* _読解文_:

--------------------------------------------------

えとるた日記

フランスの文学、音楽、映画、BD

ようやく一息

たいそうご無沙汰してもう忘れられてしもうたかしら。
はや年末。
ここ数週間の付け焼刃、というかもはや必要ないのに読んだ本の羅列。
宮田律、『物語 イランの歴史 誇り高きペルシアの系譜』、中公新書、2002年
春日孝之、『イランはこれからどうなるのか 「イスラム大国」の真実』、新潮新書、2010年
上が学者、下がジャーナリストの手になるもので、二冊足していい塩梅か。
さはさりながら、現場を踏んでるジャーナリストの面目躍如の後者は、
イスラム革命から30年、理念と現実が乖離する今のイランの実情をよく語っていて納得。
前田高行、『アラブの大富豪』、新潮新書、2010年
これは純粋に好奇心で手に取った本。
いやもう、アラブの大富豪の家に生まれたかったわあ、と思ってしまいました。
三井美奈、『イスラエル ユダヤパワーの源泉』、新潮新書、2010年
国末憲人、『自爆テロリストの正体』、新潮新書、2005年
広河隆一、『パレスチナ 新版』、岩波新書、2002年(2009年13刷)
このあたり『パラダイス・ナウ』観るための準備のつもりで読むが、
しかし『パラダイス・ナウ』はもういいか、という状況に追い込まれる。あうー。
そういえば、『母たちの村』にあわせて読んだのが、
キャディ、『切除されて』、松本百合子訳、ヴィレッジブックス、2007年
セネガルに生まれて、7歳で性器切除を受け、13歳で結婚し、15歳でフランスに渡り、
二十歳そこそこで5人の子供を産み、うち1人を事故で亡くし、
暴力的な夫から別れて自立を勝ち取るまでの壮絶な戦い、という自叙伝。
いやもうもの凄いです。言葉をなくします。
年明けに向けて、ひとまず二冊。
鄭大均、『韓国のイメージ 戦後日本人の隣国観 増補版』、中公新書、1995年(2010年増補版)
クォン・ヨンソク、『「乾流」と「日流」 文化から読み解く日韓新時代』、NHKブックス、2010年
中国料理も韓国料理も大好きなのに、
だからといって本場に行ってみたいという欲望にさして駆られることもなく、
これまで生きてきたのは、一体なんでじゃろうか、と自問する。
それはそうとここ10年たらずの間に、韓国映画およびテレビドラマは
たくさん日本に入ってくるようになり、クォン・ヨンソクさんが興奮の内に語るごとく、
まこと隔世の感あり。
あんまり多すぎて、何から観ていいかまるで分りもはん。というわけで、
寺脇研、『韓国映画ベスト100 『JSA』から『グエムル』まで』、朝日新書、2007年
は大変ありがたい。これでも多すぎとか贅沢は言うまい。
勢いで購ってしまって、さすがの私も頭痛がするのだけれど、
キム・ミヒョン責任編集、『韓国映画史 開化期から開花期まで』、根元理恵訳、キネマ旬報社、2010年
こういう本まで出るようになって、まこと目出たいと申すべきでありましょう。


しかし、私は別にフランスが嫌いになったわけでは(たぶん)ないので、
いい加減フランス映画も観たくなってくる。
中条省平、『中条省平の「決定版!フランス映画200選」』、清流出版、2010年
これは買っておいて損のない本ですよ。

--------------------------------------------------

* _課題 A_: 読解文の筆者は、寺脇研『韓国映画ベスト100』を「大変ありがたい」と述べている。そう述べる理由を、本文に即して一、二文で説明しなさい。
* _課題 B_:
読解文について、次の問いに答えなさい。
(i) 『自爆テロリストの正体』の著者は誰か。
(ii) キャディが性器切除を受けたのは何歳のときか。
(iii) 『中条省平の「決定版!フランス映画200選」』を出版したのはどこか。
* _課題 C_: 読解文のうち、「いやもう、アラブの大富豪の家に生まれたかったわあ、と思ってしまいました。」から始まり「鄭大均、『韓国のイメージ 戦後日本人の隣国観 増補版』、中公新書、1995年(2010年増補版)」までの部分を、一字も変えずに書き写しなさい。

* _データ_:

--------------------------------------------------

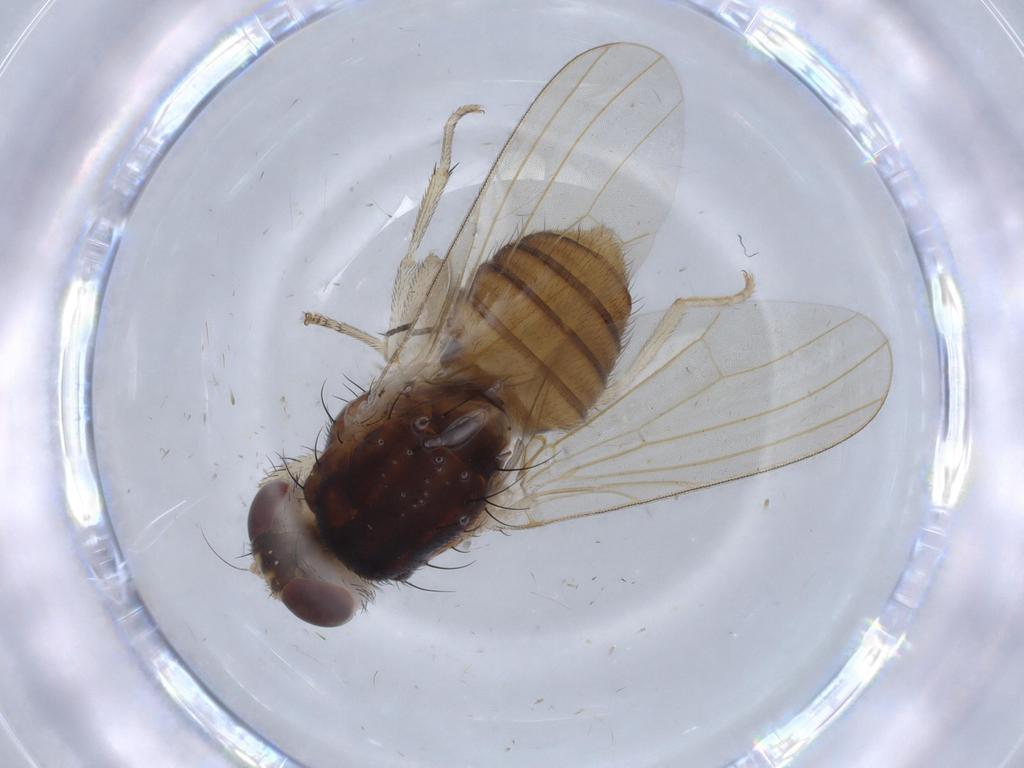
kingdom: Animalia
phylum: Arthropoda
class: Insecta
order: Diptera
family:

--------------------------------------------------

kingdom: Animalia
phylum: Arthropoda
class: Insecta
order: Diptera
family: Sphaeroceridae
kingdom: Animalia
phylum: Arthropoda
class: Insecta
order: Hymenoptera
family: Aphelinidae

--------------------------------------------------

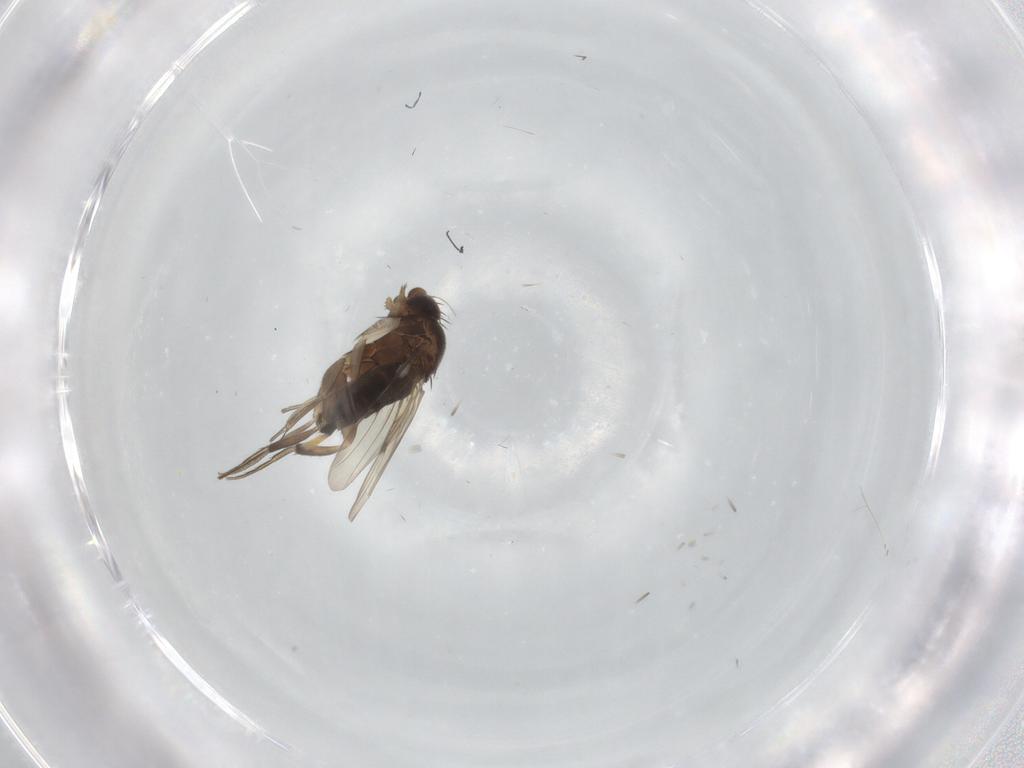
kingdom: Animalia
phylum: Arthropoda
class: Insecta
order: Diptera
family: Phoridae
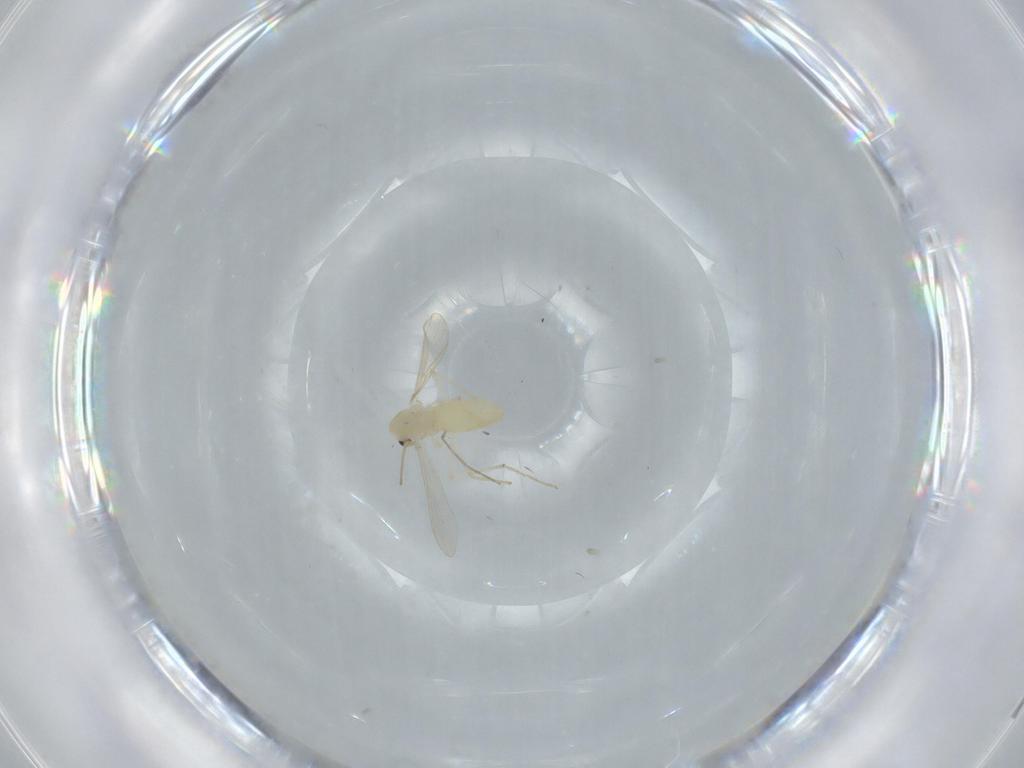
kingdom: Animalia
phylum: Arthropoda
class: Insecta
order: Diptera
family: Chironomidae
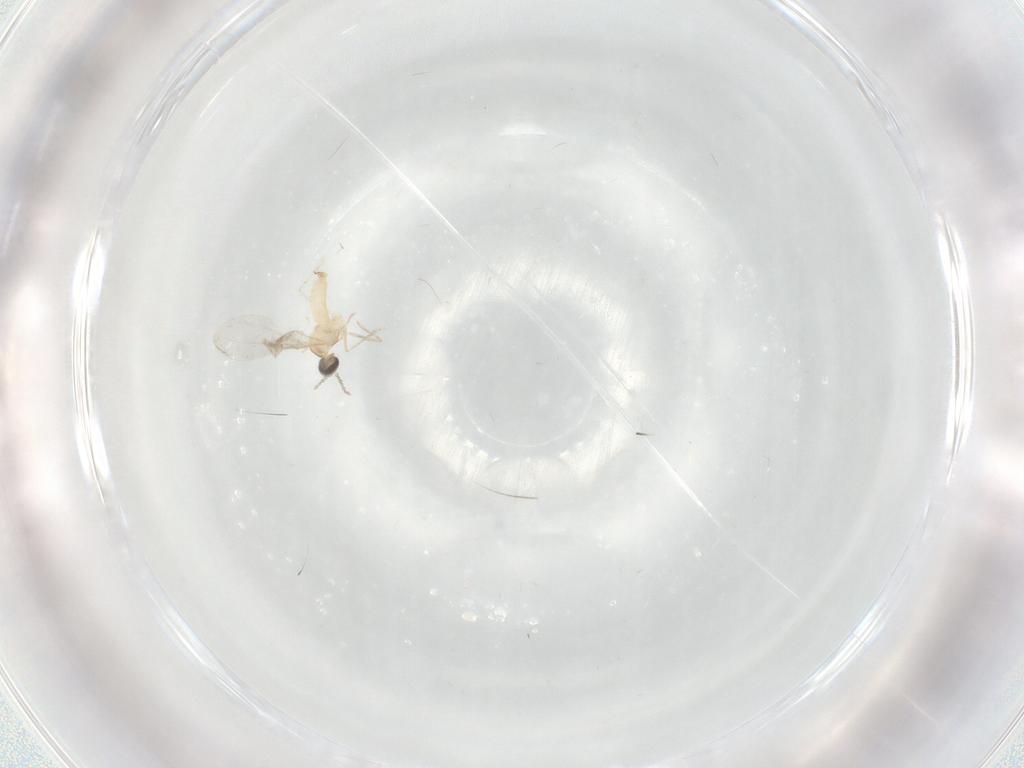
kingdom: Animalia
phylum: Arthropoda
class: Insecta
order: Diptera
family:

--------------------------------------------------

* _解答 A_: ここ10年たらずの間に、韓国映画やテレビドラマがたくさん日本に入ってくるようになった。そのため、あまりに多すぎて何から観ればよいのかまったく分からないからである。

* _解答 B_:
(i) 国末憲人
(ii) 7歳
(iii) 清流出版

* _解答 C_:
いやもう、アラブの大富豪の家に生まれたかったわあ、と思ってしまいました。
三井美奈、『イスラエル ユダヤパワーの源泉』、新潮新書、2010年
国末憲人、『自爆テロリストの正体』、新潮新書、2005年
広河隆一、『パレスチナ 新版』、岩波新書、2002年(2009年13刷)
このあたり『パラダイス・ナウ』観るための準備のつもりで読むが、
しかし『パラダイス・ナウ』はもういいか、という状況に追い込まれる。あうー。
そういえば、『母たちの村』にあわせて読んだのが、
キャディ、『切除されて』、松本百合子訳、ヴィレッジブックス、2007年
セネガルに生まれて、7歳で性器切除を受け、13歳で結婚し、15歳でフランスに渡り、
二十歳そこそこで5人の子供を産み、うち1人を事故で亡くし、
暴力的な夫から別れて自立を勝ち取るまでの壮絶な戦い、という自叙伝。
いやもうもの凄いです。言葉をなくします。
年明けに向けて、ひとまず二冊。
鄭大均、『韓国のイメージ 戦後日本人の隣国観 増補版』、中公新書、1995年(2010年増補版)